**Aim of the exercise:** In the entries below, find the line with "A product designer" and print exactly every line from there up to and including the line with "##### Research", with no other lines.

**Data excerpts:**
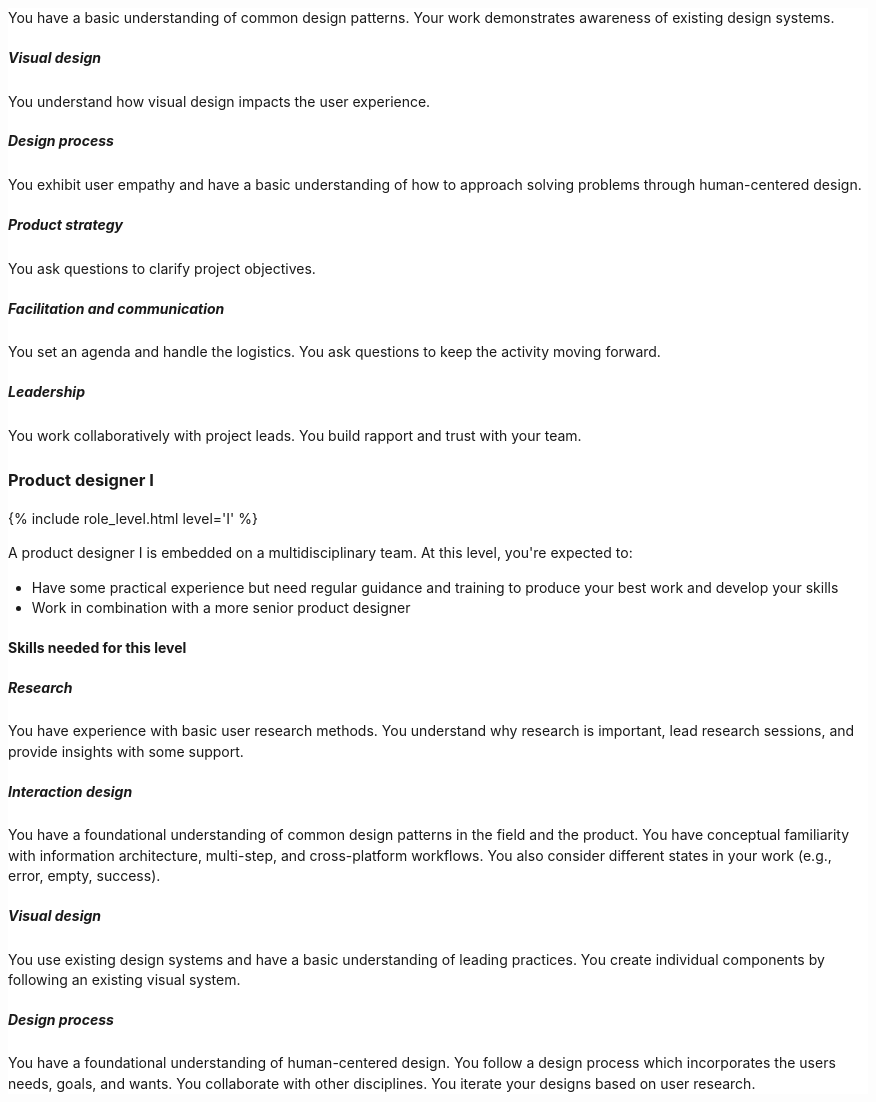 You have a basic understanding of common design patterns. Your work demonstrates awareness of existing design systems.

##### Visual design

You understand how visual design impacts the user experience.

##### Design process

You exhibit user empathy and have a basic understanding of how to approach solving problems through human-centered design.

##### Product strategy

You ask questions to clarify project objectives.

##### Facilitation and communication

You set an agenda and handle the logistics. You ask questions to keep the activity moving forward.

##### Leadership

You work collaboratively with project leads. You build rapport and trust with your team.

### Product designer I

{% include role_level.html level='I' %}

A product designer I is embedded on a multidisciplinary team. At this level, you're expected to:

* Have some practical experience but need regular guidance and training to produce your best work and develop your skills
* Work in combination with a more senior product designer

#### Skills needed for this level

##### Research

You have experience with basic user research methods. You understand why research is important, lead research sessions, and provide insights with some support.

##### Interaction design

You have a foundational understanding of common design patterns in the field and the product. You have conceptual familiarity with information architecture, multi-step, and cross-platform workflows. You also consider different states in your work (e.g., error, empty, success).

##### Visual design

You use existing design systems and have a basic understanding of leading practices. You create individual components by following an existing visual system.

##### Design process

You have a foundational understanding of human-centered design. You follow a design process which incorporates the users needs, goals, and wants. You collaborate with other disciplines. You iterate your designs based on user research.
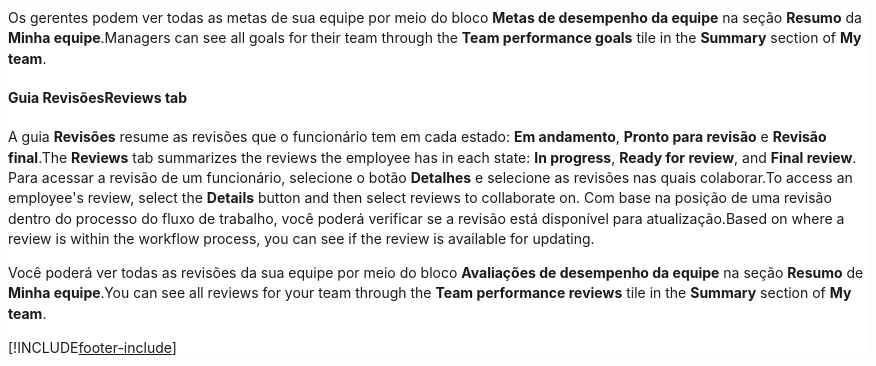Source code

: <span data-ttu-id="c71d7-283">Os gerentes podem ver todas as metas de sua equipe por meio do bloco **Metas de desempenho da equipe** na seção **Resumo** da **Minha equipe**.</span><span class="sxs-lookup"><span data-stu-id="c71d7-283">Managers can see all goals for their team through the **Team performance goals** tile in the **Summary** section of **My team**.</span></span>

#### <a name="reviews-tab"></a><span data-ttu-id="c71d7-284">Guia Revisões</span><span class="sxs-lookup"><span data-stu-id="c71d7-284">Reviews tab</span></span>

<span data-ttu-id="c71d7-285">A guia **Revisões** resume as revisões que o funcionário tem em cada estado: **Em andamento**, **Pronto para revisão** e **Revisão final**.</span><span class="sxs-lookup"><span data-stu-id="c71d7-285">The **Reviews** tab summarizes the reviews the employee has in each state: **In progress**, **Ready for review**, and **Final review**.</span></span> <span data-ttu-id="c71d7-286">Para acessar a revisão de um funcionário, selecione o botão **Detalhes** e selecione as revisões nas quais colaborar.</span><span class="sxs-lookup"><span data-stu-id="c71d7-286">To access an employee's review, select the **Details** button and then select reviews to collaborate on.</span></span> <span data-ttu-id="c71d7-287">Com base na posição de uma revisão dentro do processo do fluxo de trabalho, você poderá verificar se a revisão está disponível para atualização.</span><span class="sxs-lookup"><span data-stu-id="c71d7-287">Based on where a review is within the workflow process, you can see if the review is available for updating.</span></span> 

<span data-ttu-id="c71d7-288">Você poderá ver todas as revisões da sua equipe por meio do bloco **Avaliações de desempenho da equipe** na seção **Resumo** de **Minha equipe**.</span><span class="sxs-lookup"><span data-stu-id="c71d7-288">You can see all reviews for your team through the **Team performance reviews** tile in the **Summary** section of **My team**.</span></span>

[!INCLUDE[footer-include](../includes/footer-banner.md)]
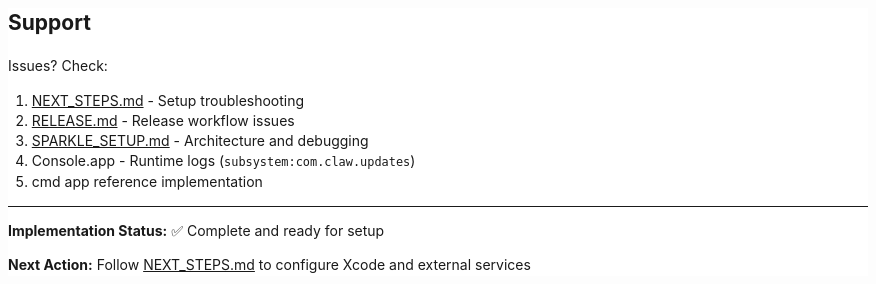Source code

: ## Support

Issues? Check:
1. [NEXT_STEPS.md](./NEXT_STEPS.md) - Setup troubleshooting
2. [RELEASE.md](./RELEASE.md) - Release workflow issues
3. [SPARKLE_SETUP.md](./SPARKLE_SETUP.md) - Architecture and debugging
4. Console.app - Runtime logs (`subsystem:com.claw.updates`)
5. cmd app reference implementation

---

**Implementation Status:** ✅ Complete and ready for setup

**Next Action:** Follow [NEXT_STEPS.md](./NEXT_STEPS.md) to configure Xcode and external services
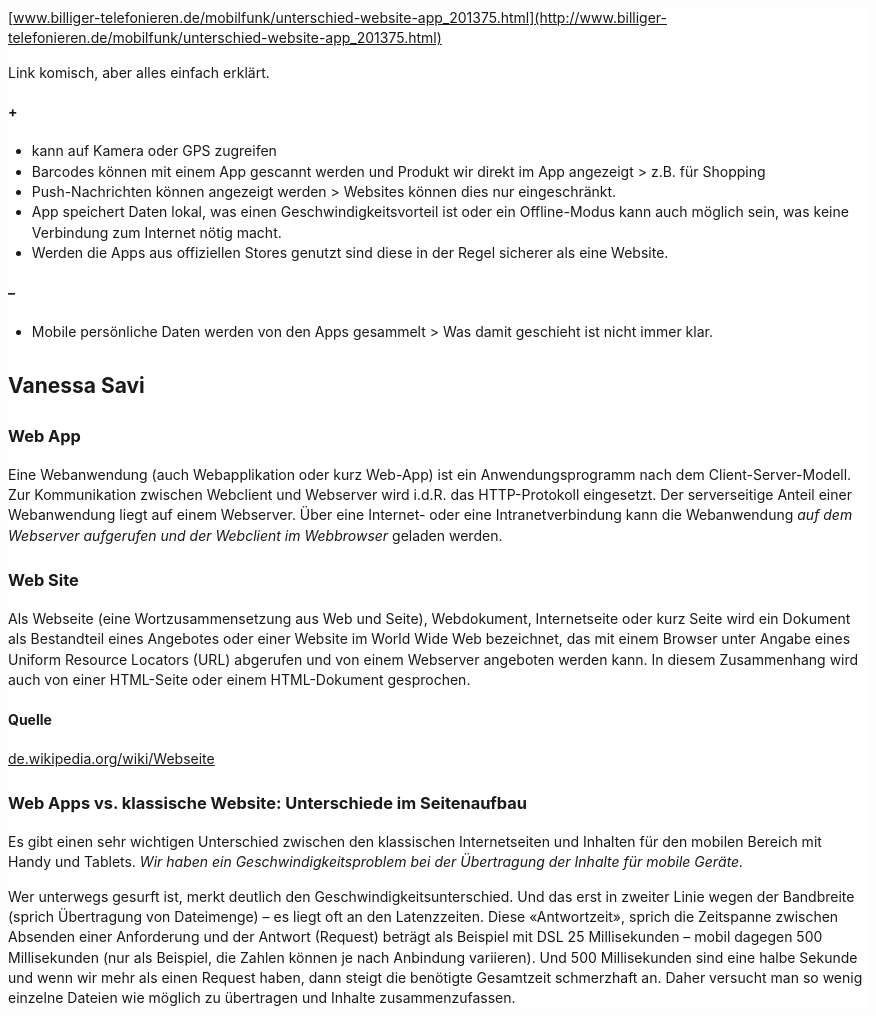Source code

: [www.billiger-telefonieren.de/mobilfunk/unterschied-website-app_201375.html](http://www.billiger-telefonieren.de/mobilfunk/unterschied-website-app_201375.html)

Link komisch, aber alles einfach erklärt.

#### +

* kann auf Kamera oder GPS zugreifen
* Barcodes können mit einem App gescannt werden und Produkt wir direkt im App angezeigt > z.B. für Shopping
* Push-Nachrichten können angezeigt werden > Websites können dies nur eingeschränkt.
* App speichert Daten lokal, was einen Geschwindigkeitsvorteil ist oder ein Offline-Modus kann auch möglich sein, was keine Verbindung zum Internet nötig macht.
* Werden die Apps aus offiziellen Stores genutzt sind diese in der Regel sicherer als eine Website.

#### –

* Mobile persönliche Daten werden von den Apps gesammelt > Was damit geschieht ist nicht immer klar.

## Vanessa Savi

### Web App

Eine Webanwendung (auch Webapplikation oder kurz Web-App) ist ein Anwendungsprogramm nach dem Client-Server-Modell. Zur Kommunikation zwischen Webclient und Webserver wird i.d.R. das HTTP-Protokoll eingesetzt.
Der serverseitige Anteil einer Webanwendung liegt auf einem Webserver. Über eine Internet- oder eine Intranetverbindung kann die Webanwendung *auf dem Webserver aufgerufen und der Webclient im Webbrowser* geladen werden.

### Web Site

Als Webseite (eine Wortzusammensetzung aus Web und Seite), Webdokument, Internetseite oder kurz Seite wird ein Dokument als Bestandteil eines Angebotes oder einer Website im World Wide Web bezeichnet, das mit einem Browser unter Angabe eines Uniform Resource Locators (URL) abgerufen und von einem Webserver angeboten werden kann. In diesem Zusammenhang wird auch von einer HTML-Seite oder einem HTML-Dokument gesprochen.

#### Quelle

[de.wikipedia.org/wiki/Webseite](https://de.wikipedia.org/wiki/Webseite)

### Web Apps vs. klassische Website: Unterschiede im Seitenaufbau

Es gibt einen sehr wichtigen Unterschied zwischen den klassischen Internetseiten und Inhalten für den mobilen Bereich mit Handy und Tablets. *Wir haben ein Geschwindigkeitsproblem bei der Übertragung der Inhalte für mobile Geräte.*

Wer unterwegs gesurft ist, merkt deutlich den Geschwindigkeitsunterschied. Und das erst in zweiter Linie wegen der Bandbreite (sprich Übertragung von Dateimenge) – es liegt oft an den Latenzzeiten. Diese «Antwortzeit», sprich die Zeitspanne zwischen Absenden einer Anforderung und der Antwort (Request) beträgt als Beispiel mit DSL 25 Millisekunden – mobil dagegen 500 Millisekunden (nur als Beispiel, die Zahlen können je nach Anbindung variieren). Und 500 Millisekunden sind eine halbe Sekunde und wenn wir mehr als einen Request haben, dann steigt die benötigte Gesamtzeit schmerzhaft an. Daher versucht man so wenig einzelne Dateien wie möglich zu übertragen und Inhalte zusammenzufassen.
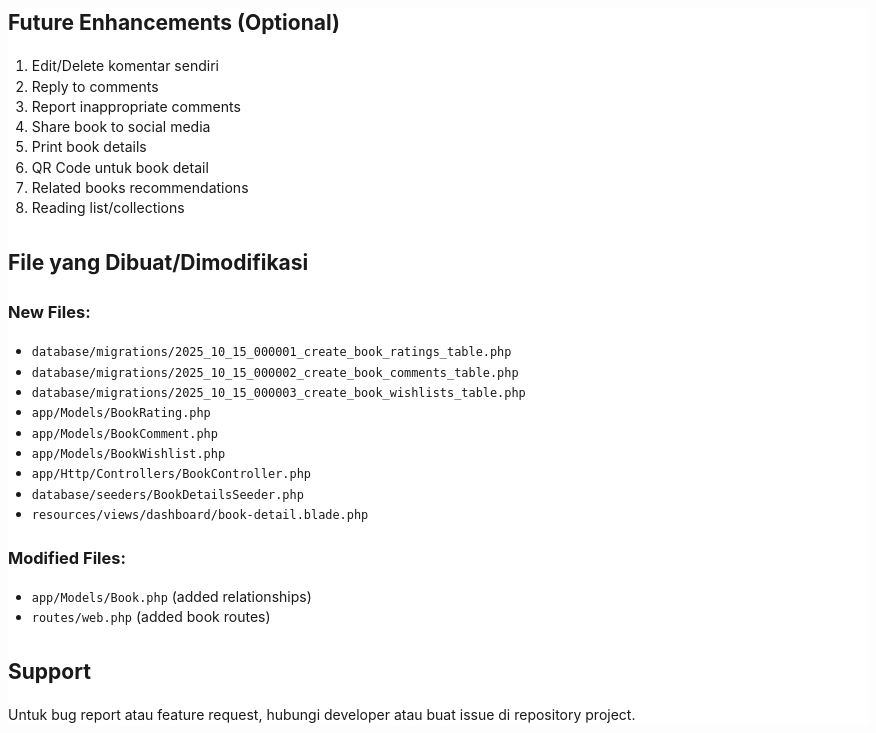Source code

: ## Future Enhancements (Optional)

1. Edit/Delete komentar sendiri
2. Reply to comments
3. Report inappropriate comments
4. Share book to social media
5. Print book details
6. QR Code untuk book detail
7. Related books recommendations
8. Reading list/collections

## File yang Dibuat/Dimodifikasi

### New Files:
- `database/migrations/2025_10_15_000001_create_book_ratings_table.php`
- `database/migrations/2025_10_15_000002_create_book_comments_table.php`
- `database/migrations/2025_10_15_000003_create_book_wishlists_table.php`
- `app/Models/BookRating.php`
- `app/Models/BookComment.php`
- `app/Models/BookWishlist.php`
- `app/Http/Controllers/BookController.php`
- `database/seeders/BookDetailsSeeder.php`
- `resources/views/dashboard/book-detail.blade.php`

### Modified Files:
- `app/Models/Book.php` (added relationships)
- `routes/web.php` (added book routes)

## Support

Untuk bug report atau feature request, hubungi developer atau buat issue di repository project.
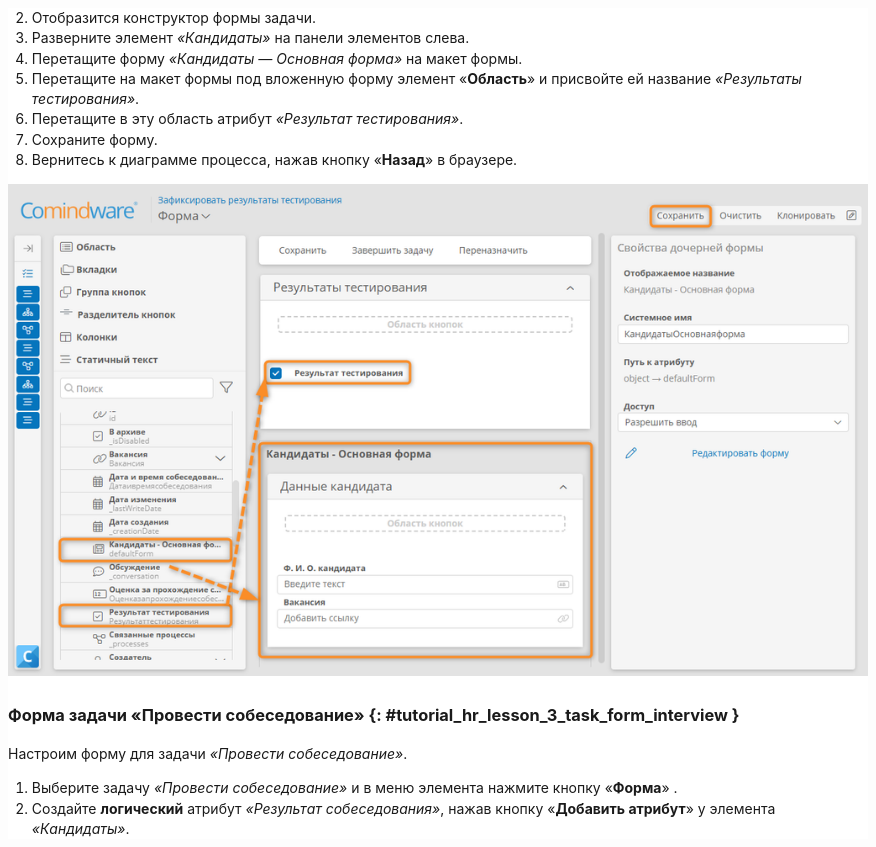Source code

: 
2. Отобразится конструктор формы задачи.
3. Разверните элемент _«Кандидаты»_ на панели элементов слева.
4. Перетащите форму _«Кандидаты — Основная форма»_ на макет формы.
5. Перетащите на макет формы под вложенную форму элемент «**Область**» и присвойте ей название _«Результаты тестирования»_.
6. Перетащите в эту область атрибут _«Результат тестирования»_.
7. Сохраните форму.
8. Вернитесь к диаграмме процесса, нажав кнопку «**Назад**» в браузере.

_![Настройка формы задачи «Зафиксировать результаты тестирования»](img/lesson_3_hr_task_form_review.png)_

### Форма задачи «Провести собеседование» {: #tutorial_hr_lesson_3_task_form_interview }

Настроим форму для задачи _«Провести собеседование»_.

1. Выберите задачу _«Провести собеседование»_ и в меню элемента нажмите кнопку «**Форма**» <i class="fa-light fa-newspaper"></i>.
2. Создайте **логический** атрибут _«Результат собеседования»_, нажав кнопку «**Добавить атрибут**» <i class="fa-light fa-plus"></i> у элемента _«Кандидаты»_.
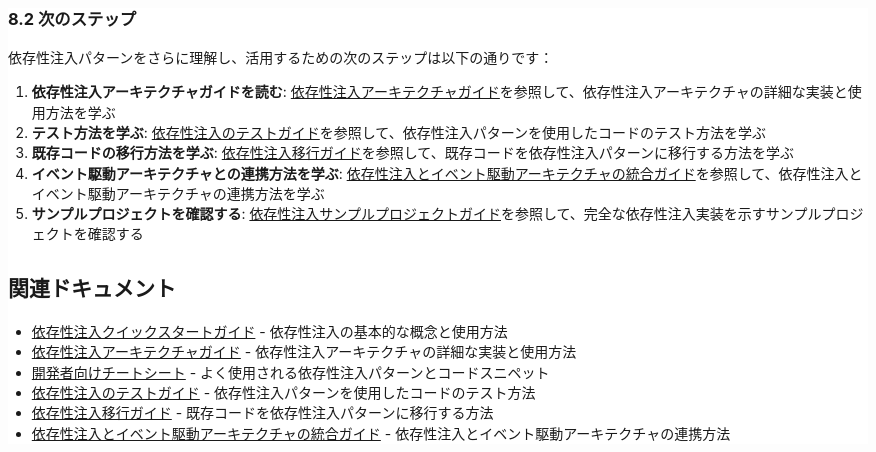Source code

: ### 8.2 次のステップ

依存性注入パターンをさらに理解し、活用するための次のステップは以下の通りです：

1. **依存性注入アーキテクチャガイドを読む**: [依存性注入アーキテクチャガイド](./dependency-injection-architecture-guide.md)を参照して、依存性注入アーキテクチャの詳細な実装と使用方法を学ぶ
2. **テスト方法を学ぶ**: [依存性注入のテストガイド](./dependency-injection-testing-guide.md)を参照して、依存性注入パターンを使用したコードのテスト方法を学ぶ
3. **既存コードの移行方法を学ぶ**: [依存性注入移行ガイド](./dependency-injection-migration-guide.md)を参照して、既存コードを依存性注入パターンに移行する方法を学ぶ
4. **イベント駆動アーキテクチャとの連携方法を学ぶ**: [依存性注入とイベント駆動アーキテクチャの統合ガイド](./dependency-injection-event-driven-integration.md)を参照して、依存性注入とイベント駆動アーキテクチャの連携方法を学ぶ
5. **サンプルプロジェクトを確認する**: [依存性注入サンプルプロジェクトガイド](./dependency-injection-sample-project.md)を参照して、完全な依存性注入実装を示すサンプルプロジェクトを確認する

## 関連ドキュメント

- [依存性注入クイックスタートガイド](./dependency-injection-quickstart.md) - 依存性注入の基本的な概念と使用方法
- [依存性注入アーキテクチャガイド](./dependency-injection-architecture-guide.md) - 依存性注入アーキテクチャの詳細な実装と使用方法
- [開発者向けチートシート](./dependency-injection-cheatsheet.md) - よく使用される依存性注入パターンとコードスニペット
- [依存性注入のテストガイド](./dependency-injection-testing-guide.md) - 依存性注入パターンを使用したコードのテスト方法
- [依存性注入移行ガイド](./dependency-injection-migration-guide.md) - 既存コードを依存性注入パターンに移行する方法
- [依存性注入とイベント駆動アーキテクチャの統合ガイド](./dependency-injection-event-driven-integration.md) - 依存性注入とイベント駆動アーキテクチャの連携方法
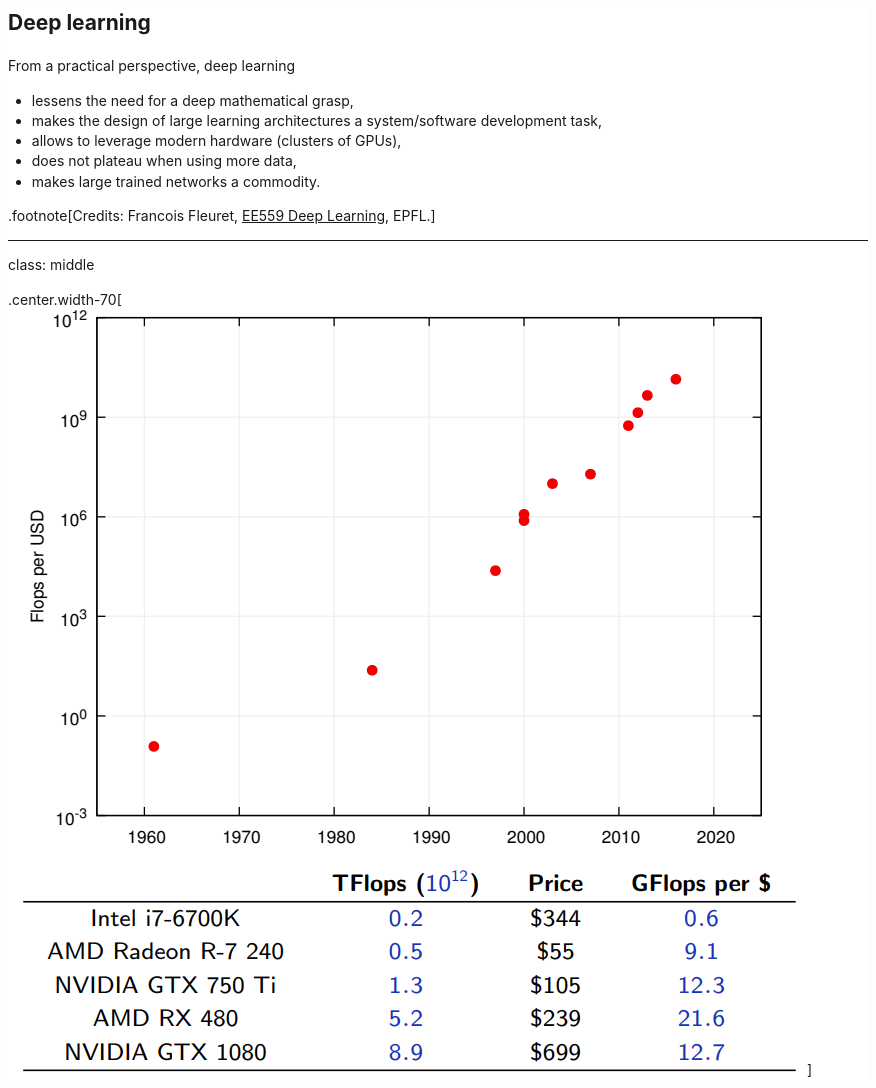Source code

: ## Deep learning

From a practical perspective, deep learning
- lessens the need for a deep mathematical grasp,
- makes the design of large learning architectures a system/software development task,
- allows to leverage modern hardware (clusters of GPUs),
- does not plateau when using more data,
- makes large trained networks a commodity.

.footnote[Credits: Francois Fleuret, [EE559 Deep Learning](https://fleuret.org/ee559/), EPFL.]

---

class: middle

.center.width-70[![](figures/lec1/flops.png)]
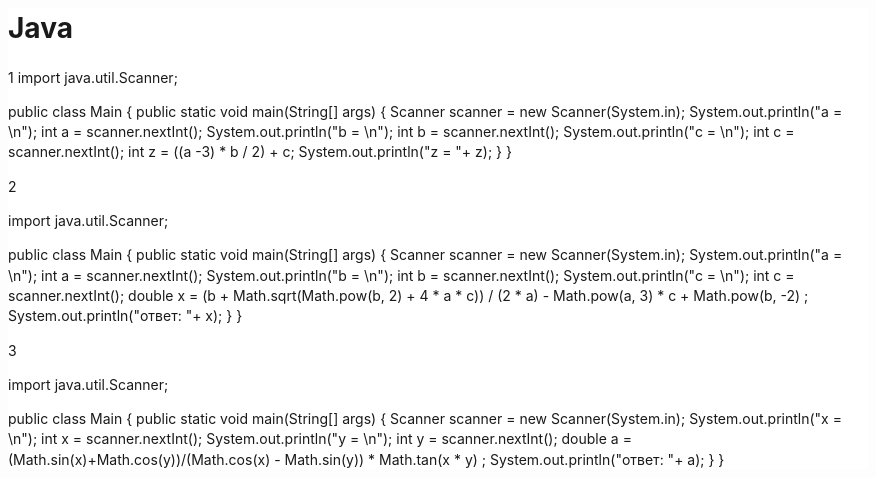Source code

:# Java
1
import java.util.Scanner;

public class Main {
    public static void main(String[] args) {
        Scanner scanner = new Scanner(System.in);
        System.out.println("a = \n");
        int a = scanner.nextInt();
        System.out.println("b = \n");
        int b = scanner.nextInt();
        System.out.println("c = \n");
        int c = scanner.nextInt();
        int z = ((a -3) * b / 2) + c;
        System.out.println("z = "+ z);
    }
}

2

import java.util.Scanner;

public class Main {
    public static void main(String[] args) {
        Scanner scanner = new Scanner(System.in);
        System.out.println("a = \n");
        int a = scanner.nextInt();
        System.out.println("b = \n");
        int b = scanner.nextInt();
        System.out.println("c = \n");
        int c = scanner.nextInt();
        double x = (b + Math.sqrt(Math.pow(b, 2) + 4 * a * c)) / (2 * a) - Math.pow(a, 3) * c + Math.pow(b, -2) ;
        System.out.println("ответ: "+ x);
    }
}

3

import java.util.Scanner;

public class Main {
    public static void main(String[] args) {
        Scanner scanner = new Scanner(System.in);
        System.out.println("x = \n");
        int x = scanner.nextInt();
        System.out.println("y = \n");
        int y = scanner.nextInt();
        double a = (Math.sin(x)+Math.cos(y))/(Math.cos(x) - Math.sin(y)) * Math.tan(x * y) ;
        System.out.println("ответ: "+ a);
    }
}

**Task response:**
A product designer I is embedded on a multidisciplinary team. At this level, you're expected to:

* Have some practical experience but need regular guidance and training to produce your best work and develop your skills
* Work in combination with a more senior product designer

#### Skills needed for this level

##### Research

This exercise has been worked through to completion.